Toddler amputation was unavoidable

Friday, December 11, 2009

Pretoria - An investigation on the circumstances led to the amputation of the legs of a toddler treated for burns to her hands was unavoidable.

A preliminary report of a team set up to probe the circumstances leading to the amputation was submitted to Gauteng MEC for Health and Social Development Qedani Mahlangu on Thursday.

The report also dismisses allegations that the child developed gangrene on both her legs because of intravenous drips inserted on her feet.

Thembisa Nikelo, 2, was admitted at Far East Rand Hospital with burn wounds on her hands and face in September this year.

She later developed gangrene on both her legs and was transferred to the Charlotte Maxeke Johannesburg Academic Hospital, where her legs were amputated.

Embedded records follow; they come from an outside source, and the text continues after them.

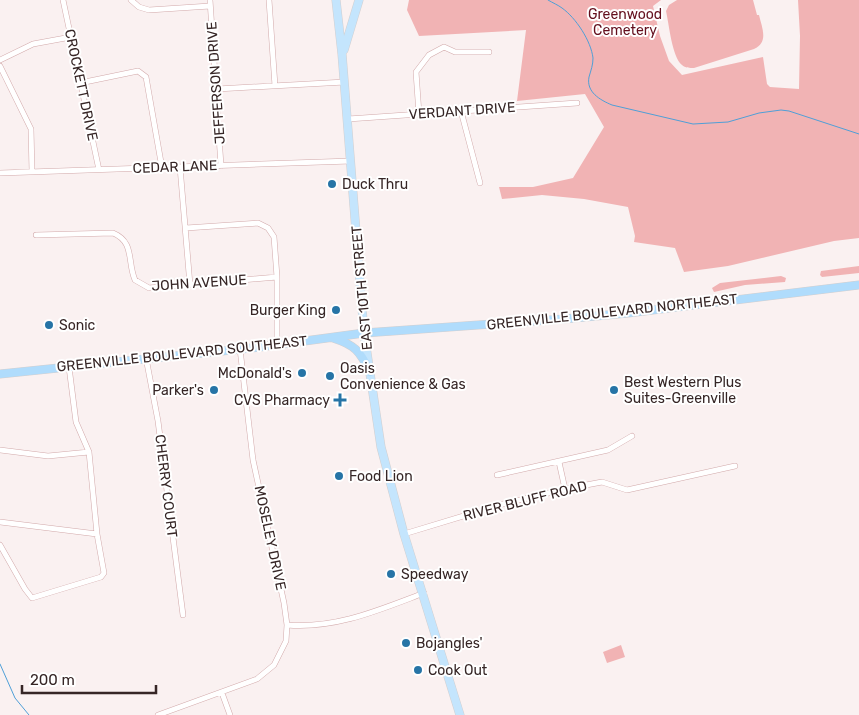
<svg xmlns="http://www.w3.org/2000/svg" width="859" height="715" font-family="Rubik,sans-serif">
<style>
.green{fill:#f1b3b4}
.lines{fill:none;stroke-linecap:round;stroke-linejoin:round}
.stream{stroke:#4f9fd7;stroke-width:1}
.minor-casing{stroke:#d2a9aa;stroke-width:6}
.primary-casing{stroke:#d3cfcf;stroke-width:9}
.trunk-casing{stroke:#d3cfcf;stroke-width:9}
.minor{stroke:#fff;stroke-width:5}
.primary{stroke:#c4e5fd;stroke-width:8}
.trunk{stroke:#b0dcfc;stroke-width:8}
.poi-dot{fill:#2674a6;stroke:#fff;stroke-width:2}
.labels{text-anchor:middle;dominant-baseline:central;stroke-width:4;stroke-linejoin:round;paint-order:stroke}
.park-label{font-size:14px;fill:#630f1d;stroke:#fff}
.street-label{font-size:14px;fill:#362626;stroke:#fff}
.poi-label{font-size:14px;fill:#362626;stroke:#fff;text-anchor:start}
</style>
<rect width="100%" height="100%" fill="#faf1f1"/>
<path class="green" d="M409 0H661L653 6 660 36 669 61 682 75 763 57 767 84 770 87 799 89 800 36 798 0H859V238L834 241 728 266 684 272 675 248 634 242 635 236 628 207 584 199 542 195 502 199 499 187H533L573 178 604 127 585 94 517 101 526 30 419 36 407 10Z
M677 0H753L757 15H759C762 28 769 42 754 49L694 68C690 68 685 68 682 65 672 57 669 24 666 11L669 5Z
M859 266V273L822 277 820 275 821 271Z
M781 276 786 278 785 282 745 285 714 292 712 288 720 283Z
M621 645 625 657 607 663 603 652Z"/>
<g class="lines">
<path class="stream" d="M548 0C553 3 558 5 562 8 576 18 591 41 593 58 593 65 591 70 589 77 586 92 600 100 612 105L693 124 728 122 759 113 781 110 789 111 859 134
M0 664 15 698 29 715"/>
<g class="minor-casing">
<path id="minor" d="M63 0 99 170
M131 0 139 7 149 10 210 6
M210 0 221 166
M269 0 275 86
M0 60 33 44 71 37
M0 66 31 129 32 172
M80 83 138 71 146 77 162 168
M217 89 345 82
M461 111 480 183
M419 114 416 72 429 55 444 47 455 52H489
M348 119 577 103
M180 167 190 285
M0 173 351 161
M186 228 258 223 268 228 274 237 277 277V345
M36 235 113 233C135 242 127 262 135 280L149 288 277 277
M146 358 158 421 183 615
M69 367 76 422 89 452 97 534
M0 450 48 456 89 452
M559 462 565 489
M497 475 608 450 632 436
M0 522 97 534 104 573 101 577 32 598 25 589 0 545
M404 534 503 504 565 489 602 482 627 490 735 466
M287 625C336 629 379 610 424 593
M222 693 230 715
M158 715 257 679 274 665 286 641 287 625 284 603 253 460 240 349"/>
</g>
<g class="primary-casing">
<path id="primary" d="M336 0 342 54 364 333 381 447 404 534 460 715
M344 50 359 0"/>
</g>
<g class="trunk-casing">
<path id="trunk" d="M333 338C355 345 360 351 370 372
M0 374 260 347 364 333 564 319 628 313 859 285"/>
</g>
<use href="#minor" class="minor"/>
<use href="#primary" class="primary"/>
<use href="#trunk" class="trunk"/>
</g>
<g class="poi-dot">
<circle cx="332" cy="184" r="5"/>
<circle cx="336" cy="310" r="5"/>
<circle cx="49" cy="325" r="5"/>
<circle cx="302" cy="373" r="5"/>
<circle cx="330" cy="376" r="5"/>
<circle cx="214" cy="390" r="5"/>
<circle cx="614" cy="390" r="5"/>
<path d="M337.5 392.5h5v5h5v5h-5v5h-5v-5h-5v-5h5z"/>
<circle cx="339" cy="476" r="5"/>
<circle cx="391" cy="574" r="5"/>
<circle cx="406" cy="643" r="5"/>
<circle cx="418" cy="670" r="5"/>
</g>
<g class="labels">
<g class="park-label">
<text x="625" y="14">Greenwood<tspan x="625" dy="16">Cemetery</tspan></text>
</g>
<g class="street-label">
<text transform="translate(216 83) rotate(-94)">JEFFERSON DRIVE</text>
<text transform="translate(81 85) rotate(78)">CROCKETT DRIVE</text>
<text transform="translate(462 111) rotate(-4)">VERDANT DRIVE</text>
<text transform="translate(175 167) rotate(-2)">CEDAR LANE</text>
<text transform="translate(199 283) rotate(-4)">JOHN AVENUE</text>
<text transform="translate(362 288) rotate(-95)">EAST 10TH STREET</text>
<text transform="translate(612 312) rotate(-6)">GREENVILLE BOULEVARD NORTHEAST</text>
<text transform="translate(182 354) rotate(-6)">GREENVILLE BOULEVARD SOUTHEAST</text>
<text transform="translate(166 486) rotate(83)">CHERRY COURT</text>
<text transform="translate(525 501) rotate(-14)">RIVER BLUFF ROAD</text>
<text transform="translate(270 538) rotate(78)">MOSELEY DRIVE</text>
</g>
<g class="poi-label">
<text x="342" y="184">Duck Thru</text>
<text x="326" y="310" text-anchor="end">Burger King</text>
<text x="59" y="325">Sonic</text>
<text x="340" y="368">Oasis<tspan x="340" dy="16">Convenience &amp; Gas</tspan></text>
<text x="292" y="373" text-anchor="end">McDonald's</text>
<text x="624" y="382">Best Western Plus<tspan x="624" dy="16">Suites-Greenville</tspan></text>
<text x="204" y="390" text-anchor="end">Parker's</text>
<text x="330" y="400" text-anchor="end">CVS Pharmacy</text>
<text x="349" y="476">Food Lion</text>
<text x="401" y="574">Speedway</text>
<text x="416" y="643">Bojangles'</text>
<text x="428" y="670">Cook Out</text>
</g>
</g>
<path d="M22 685v8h134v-8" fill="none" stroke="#362626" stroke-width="2.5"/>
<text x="30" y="685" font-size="15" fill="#362626" stroke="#ffffff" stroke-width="4" paint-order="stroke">200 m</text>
</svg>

The six-member team of investigators, led by Professor Joe Veriava expressed concern about the standard of care the child received at the Far East Rand Hospital.

The team's primary concern relates to a failure by doctors to recognize the severity of the child's clinical condition, the degree of senior supervision, oversight and involvement.

According to a report, there was inadequate communication and interaction between the surgeons and the paediatricians relating to the management of the child.

"There was also no consideration given to treat Thembisa in a high care or an intensive care unit with paediatricians playing a major role in her management," the report stated.

The team also found that the child should have been transferred to Charlotte Maxeke Hospital much earlier.

"When Thembisa arrived at the hospital (Charlotte Maxeke) gangrene of both legs below the knee was well established and amputation was unavoidable," the report said.

However, it found that the gangrene was definitely not due to the insertion of intravenous line into a vein in the foot.

"The team said it could not find any problem in the care that the child received at Charlotte Maxeke Hospital.

"A more in-depth investigation will now be conducted and the team will have to report in January," department spokesperson Simon Zwane said.